* _What the exercise asks_: Each entry below should be printed exactly, with every image left out.

* _Dataset records_:

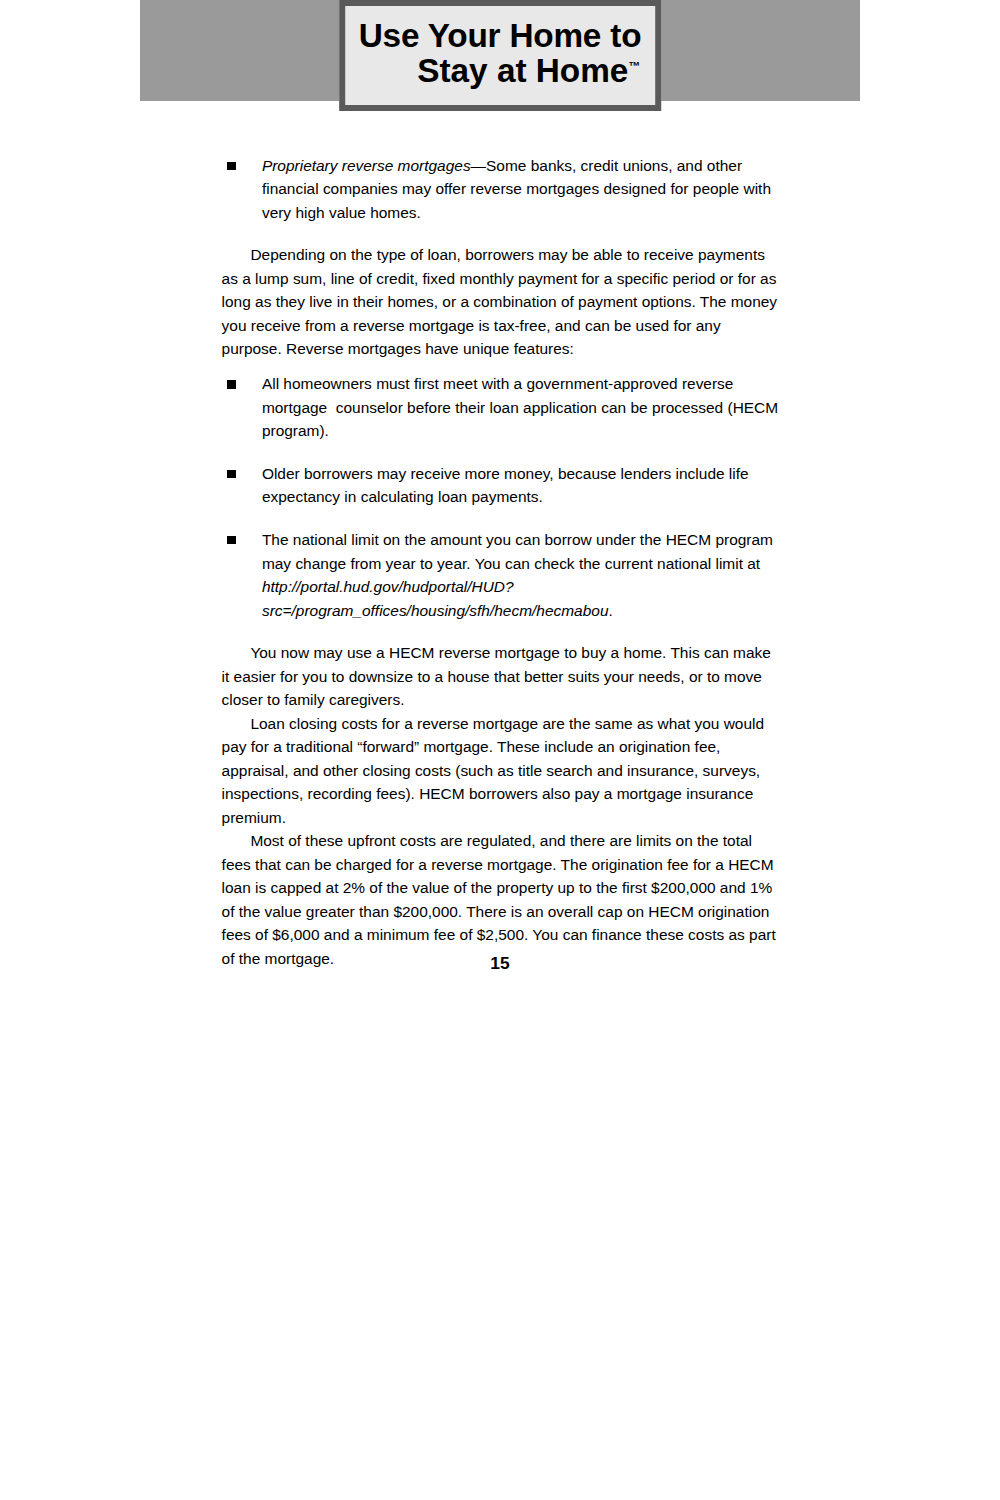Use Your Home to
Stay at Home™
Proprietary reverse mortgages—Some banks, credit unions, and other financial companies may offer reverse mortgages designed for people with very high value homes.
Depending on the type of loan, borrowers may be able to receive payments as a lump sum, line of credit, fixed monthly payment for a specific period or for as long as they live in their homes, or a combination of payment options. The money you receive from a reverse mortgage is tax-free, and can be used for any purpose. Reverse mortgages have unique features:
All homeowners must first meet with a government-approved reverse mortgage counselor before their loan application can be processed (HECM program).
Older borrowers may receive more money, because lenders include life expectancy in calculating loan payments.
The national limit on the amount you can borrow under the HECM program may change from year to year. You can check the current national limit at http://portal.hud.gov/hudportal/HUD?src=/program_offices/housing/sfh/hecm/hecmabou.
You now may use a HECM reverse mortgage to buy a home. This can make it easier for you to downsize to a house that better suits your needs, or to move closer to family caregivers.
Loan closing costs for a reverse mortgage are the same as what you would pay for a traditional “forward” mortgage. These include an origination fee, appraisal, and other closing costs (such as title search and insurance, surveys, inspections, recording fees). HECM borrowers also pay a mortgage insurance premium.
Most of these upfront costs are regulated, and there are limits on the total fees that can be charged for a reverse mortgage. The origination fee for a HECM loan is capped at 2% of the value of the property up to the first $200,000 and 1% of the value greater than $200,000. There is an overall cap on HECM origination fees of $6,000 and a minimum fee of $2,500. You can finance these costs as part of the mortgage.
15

* _Solution to this exercise_:
Use Your Home to
Stay at Home™
Proprietary reverse mortgages—Some banks, credit unions, and other financial companies may offer reverse mortgages designed for people with very high value homes.
Depending on the type of loan, borrowers may be able to receive payments as a lump sum, line of credit, fixed monthly payment for a specific period or for as long as they live in their homes, or a combination of payment options. The money you receive from a reverse mortgage is tax-free, and can be used for any purpose. Reverse mortgages have unique features:
All homeowners must first meet with a government-approved reverse mortgage counselor before their loan application can be processed (HECM program).
Older borrowers may receive more money, because lenders include life expectancy in calculating loan payments.
The national limit on the amount you can borrow under the HECM program may change from year to year. You can check the current national limit at http://portal.hud.gov/hudportal/HUD?src=/program_offices/housing/sfh/hecm/hecmabou.
You now may use a HECM reverse mortgage to buy a home. This can make it easier for you to downsize to a house that better suits your needs, or to move closer to family caregivers.
Loan closing costs for a reverse mortgage are the same as what you would pay for a traditional “forward” mortgage. These include an origination fee, appraisal, and other closing costs (such as title search and insurance, surveys, inspections, recording fees). HECM borrowers also pay a mortgage insurance premium.
Most of these upfront costs are regulated, and there are limits on the total fees that can be charged for a reverse mortgage. The origination fee for a HECM loan is capped at 2% of the value of the property up to the first $200,000 and 1% of the value greater than $200,000. There is an overall cap on HECM origination fees of $6,000 and a minimum fee of $2,500. You can finance these costs as part of the mortgage.
15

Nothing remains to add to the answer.